Triangles
N nails are hammered in the wall. Some pairs of nails are connected with wires, possibly multiple. You may assume that there are no wires connecting nail to itself. Each wire is colored: white, blue, or red. We say that three wires form a triangle if there is a cycle connecting three nails. We call a triangle multi-colored if it is formed by wires of three distinct colors.

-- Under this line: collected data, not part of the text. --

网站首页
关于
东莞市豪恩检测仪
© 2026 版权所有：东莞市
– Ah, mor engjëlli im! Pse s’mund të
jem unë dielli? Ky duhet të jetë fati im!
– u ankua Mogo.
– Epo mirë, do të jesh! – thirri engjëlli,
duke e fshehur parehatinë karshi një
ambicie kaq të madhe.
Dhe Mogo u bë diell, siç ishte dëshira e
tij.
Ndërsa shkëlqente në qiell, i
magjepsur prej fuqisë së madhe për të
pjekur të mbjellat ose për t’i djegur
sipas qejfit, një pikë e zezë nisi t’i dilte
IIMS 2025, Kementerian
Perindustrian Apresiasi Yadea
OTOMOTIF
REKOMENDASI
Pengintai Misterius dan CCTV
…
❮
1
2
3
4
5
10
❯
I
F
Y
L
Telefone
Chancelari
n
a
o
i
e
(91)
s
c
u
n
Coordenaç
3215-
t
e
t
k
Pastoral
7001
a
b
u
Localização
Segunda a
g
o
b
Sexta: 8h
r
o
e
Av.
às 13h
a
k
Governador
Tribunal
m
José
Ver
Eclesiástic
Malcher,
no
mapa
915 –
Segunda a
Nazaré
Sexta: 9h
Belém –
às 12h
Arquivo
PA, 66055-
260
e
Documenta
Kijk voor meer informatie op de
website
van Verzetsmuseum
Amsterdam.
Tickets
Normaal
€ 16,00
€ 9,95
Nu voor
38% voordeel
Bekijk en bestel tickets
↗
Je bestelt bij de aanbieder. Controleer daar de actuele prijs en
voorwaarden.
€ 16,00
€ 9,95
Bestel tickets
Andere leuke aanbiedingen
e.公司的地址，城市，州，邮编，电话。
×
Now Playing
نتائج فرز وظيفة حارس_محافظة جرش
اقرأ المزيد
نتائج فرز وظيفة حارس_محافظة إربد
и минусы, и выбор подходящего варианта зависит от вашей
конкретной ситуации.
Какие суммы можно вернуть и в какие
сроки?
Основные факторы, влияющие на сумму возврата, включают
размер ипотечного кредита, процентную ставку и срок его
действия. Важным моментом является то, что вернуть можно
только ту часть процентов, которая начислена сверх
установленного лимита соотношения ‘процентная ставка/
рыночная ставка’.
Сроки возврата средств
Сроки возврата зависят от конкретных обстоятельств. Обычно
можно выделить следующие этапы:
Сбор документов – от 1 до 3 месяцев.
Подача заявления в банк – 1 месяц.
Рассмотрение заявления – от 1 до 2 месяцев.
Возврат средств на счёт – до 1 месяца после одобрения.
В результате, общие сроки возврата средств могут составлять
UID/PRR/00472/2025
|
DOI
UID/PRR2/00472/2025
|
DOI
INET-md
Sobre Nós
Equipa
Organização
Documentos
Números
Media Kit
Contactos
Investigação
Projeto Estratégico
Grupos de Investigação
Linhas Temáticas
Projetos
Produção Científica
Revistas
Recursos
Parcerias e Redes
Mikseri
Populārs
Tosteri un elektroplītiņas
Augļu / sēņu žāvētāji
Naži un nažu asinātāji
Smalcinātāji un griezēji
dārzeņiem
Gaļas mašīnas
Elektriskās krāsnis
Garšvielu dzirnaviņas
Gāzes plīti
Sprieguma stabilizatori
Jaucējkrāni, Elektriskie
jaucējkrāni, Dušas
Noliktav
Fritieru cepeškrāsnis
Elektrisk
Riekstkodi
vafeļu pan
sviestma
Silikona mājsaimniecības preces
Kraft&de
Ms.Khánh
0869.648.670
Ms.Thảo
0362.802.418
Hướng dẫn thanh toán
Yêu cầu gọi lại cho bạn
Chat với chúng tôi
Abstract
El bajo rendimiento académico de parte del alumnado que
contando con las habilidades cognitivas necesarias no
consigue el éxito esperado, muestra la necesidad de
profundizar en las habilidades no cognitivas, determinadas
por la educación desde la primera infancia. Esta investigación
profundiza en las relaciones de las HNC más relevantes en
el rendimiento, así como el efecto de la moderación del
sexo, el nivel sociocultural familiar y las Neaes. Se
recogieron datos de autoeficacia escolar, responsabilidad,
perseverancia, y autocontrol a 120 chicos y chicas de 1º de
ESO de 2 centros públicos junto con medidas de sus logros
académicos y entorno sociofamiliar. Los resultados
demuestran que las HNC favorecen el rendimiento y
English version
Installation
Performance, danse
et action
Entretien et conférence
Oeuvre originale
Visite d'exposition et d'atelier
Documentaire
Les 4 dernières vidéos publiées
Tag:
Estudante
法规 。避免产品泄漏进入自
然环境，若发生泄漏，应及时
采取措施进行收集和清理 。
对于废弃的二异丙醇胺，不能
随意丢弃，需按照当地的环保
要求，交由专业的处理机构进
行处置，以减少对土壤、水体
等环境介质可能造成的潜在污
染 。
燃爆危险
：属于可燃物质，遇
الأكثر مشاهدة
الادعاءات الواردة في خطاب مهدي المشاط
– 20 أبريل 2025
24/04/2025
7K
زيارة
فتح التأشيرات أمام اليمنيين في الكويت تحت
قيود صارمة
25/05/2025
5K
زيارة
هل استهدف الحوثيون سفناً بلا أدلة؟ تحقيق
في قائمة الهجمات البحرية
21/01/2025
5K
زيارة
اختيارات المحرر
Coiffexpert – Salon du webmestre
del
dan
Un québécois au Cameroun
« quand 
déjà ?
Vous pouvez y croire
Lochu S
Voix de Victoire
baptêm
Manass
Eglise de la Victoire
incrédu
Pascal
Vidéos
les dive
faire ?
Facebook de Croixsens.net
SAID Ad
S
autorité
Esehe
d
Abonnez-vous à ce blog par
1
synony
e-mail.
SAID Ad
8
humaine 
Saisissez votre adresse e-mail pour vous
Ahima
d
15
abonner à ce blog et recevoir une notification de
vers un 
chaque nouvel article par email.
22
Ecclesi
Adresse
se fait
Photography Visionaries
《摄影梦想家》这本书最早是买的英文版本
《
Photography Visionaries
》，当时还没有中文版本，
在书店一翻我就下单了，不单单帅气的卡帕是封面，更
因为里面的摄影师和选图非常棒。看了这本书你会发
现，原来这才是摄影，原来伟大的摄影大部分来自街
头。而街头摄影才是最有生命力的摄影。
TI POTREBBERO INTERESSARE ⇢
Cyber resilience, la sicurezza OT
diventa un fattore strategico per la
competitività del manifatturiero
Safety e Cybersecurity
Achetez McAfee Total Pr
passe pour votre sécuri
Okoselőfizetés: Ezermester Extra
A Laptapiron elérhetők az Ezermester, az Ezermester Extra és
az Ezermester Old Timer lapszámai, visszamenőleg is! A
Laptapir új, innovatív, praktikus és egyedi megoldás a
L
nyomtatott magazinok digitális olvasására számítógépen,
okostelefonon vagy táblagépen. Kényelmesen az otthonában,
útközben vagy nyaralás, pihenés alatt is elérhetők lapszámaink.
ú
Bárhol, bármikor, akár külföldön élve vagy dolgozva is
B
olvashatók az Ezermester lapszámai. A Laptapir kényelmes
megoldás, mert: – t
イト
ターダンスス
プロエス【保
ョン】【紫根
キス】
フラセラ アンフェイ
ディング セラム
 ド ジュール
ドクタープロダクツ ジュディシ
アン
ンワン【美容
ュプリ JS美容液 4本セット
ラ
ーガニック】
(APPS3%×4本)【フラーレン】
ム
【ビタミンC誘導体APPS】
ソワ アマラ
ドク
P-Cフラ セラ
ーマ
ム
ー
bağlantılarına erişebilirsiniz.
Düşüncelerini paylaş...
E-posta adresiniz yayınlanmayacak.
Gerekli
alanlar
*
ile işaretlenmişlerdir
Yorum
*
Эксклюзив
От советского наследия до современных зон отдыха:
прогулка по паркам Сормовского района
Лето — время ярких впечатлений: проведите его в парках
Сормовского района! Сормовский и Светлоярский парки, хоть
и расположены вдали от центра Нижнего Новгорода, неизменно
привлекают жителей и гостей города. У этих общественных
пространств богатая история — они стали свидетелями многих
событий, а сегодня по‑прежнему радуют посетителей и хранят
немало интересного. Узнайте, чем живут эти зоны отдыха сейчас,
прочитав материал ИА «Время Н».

Write a program to compute the number of multi-colored triangles for a given list of wires.
Input
The first line of the input file contains two space-delimited numbers N and M (2 ≤ N ≤ 1000, 0 ≤ M ≤ 3000) — the number of nails and the number of wires. Each of the following M lines contains three integers: numbers of nails being connected by a wire, and the color of that wire. The color is indicated by integers 1, 2, or 3.
Output
The output file should contain a single integer, the number of multi-colored triangles.
Example explanation
The multi-colored triangles are formed by the following triples of wires:
(1,3,1), (3,4,2), (1,4,3);
(1,3,1), (3,4,2), (1,4,3);
(1,3,2), (4,3,1), (1,4,3);
(1,3,2), (4,3,1), (1,4,3).
Please note. In the example, the first and the second triangles, as well as the third and the fourth ones seem to be identical, however, given that there are two wires of the same color between the nails #1 and #4, the triangles are considered to be different as different wires are used to form the triangles.